AWS Logging, Monitoring & Auditing with AWS CloudWatch and CloudTrail!
CloudWatch and CloudTrail provide the tools necessary to implement the observability, empowering you to monitor, troubleshoot, and audit your applications in the cloud. Let’s explore each of these services and some of the valuable features they offer.
- CloudWatch is a logging, monitoring, and alerting service.
- CloudTrail is an auditing service that records events within your AWS accounts.
- Primary Purpose: Logging, Monitoring and Alarming
- Common Use Cases:
- Setting up alarms for critical metrics, like CPU utilization, memory, or API latency.
- Visualizing metrics over time using CloudWatch dashboards.
- Aggregating logs for troubleshooting and analysis using CloudWatch Logs.
- Log Collection and Management: CloudWatch Log Groups store and organize logs from various AWS services and custom application logs.

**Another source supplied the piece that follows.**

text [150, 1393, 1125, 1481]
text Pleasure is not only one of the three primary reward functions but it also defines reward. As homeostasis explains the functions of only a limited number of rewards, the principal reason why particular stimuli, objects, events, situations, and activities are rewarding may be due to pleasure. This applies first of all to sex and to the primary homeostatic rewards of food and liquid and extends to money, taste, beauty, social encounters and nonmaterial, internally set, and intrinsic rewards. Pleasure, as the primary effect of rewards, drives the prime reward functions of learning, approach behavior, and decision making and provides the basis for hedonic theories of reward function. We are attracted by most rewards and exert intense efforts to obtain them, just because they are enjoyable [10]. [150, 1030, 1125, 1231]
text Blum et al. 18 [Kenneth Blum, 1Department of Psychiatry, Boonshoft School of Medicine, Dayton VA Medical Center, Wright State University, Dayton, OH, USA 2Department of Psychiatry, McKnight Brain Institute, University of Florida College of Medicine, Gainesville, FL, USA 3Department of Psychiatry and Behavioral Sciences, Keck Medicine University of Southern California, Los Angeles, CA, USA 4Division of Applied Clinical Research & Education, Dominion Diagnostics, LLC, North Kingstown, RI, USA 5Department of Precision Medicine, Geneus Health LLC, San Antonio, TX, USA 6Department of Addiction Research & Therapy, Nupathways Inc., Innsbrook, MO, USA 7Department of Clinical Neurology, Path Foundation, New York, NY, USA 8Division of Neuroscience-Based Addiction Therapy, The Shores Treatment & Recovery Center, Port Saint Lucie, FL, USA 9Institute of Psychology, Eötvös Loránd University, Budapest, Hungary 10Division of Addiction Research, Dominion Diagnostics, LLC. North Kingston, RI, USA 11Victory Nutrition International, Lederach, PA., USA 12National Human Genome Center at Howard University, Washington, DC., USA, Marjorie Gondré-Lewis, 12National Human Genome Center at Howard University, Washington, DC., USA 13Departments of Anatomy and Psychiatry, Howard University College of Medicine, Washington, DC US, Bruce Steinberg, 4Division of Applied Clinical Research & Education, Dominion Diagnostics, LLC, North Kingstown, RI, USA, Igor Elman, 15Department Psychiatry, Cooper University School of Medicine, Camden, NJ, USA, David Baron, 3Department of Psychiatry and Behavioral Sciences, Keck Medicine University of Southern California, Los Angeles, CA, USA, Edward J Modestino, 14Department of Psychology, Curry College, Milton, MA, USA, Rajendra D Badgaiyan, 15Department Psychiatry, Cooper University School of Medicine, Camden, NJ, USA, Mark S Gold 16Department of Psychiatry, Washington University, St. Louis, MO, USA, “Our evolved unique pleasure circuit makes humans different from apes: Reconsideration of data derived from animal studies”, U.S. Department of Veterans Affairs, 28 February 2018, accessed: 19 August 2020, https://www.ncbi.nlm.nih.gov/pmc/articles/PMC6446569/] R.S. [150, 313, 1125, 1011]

For example, you can create a log group to track application logs or system-level metrics from EC2 instances.
- Alarms and Notifications: CloudWatch can trigger alarms based on metric thresholds, enabling you to monitor key performance indicators (KPIs) and take automated actions, such as scaling an application or sending an alert if a service experiences issues.
- CloudWatch Logs Insights: This interactive query tool helps you analyze log data to identify trends and diagnose problems, offering queries by source, region, IP, and more for in-depth visibility.
- From AWS Console, navigate to the CloudWatch service and select Log Groups
- Select Create Log Group and then specify a name for the Log group, example: /aws/lambda/customLogGroupGB
- Configure retention setting to specify how long the logs should be stored.
- You have option from 1 day to Never expire (many options in days, weeks, months and years!)
- Update Lambda function config to use this custom log group
- You don't need to use custom log group as Lambda will create a default log group /aws/lambda/functionName format.
- Review the log
- Delete the log group ( to avoid incurring cost )
- Primary Purpose: Auditing and compliance
- Common Use Cases:
- Capturing account activity for compliance and security audits.
- Monitoring user actions to detect unusual activity.
- Storing logs in Amazon S3 for long-term retention or analysis with other tools.
- Logging of Management Events and Data Events: CloudTrail distinguishes between management events (such as creating or modifying resources) and data events (specific actions taken on resources, like accessing an S3 bucket).
- Example: Creating a Lambda function is logged as a management event, while invoking that function is considered a data event.
- Default Logging for Management Events: By default, CloudTrail retains management events for the past 90 days.
- You can also create a trail to log these events to an S3 bucket for long-term storage and set up alerts on specific events.